Public service workforce data shows sluggish improvement
The public service workforce data released today by the State Services Commission has confirmed very low pay movement, says the PSA.
"Based on the Labour Cost Index the sluggish wage growth for the year to June 2018 shows overall pay movement in the public service was up just 1.3% compared to a 2.1% increase in pay in the private sector," said PSA national secretaries Glenn Barclay and Kerry Davies.
"Even with increases in average annual and median salary figures the big picture is that the public service has also been the only sector to regularly lag behind basic consumer price index (CPI) movements - with the cumulative increase in pay in the public service over the last 8 years sitting at 10.7% while the CPI rose 11.3%.
"It is no wonder then that PSA members at the Ministry of Justice have been fighting a long battle to reverse that trend given the data today shows the average salary there had sunk from third lowest in the public service to the bottom place at $67,800.
"The difficult bargaining that has extended into industrial action this year at other departments (such as Inland Revenue and the Ministry for Business, Innovation and Employment) reflects this situation and the feedback from many of our members that pay levels and conditions in the public service had reached rock bottom.
"There are signs of improvement," added Kerry Davies and Glenn Barclay.
"It is encouraging that the new Government moved quickly to institute the Living Wage as a minimum wage across the core public service, and equally encouraging that the cap on core public servant numbers has been relegated to the dustbin of history.
"For some reason, the previous government could never make the link between the pointless cap on full-time staff with the massive growth in contractors and consultants. We look forward to the number of contractors and consultants reducing next year.
"The figures released today show the early effects of turning the corner on the total headcount of public servants - up 5.4% to 51,358 - and the figure for full-time equivalent employees - up 5.2% to 49,730.
"What we are now seeing is a continued levelling off in the number of fixed-term contracts (holding at 7.5%) and a slow but sure decline in the use of performance payments - down to 20 departments from 22 in 2016-2017.
Kerry Davies: "The PSA notes it is still too early to see the flow-on from this year’s establishment of new Gender Pay Gap Principles other than to say that we still have a long way to go to close the gap, and even further to go to close ethnic pay gaps that have generally shown no improvement. This has to be tackled far more seriously and progress - on the Government’s own agenda - has to be greatly accelerated.
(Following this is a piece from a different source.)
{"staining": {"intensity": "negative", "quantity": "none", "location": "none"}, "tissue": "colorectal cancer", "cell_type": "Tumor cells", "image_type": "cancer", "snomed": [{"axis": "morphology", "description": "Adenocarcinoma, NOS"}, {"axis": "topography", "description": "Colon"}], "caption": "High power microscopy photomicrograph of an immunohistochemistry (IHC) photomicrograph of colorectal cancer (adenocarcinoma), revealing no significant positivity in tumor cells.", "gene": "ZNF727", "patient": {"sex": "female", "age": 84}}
Glenn Barclay: "This is all extremely helpful data and helps to break down false stereotypes about the public service and to demonstrate the true scale and occupational spread that it covers, such as the 252 different occupations within the public service workforce.
"The ethnic diversity of the public service is also changing - especially in Auckland with Pacific public servants at 22.5% and Asian public servants at 21.6%. Pacific and Asian staff have a younger age profile and this is slowly contributing to a growing number of younger public servants".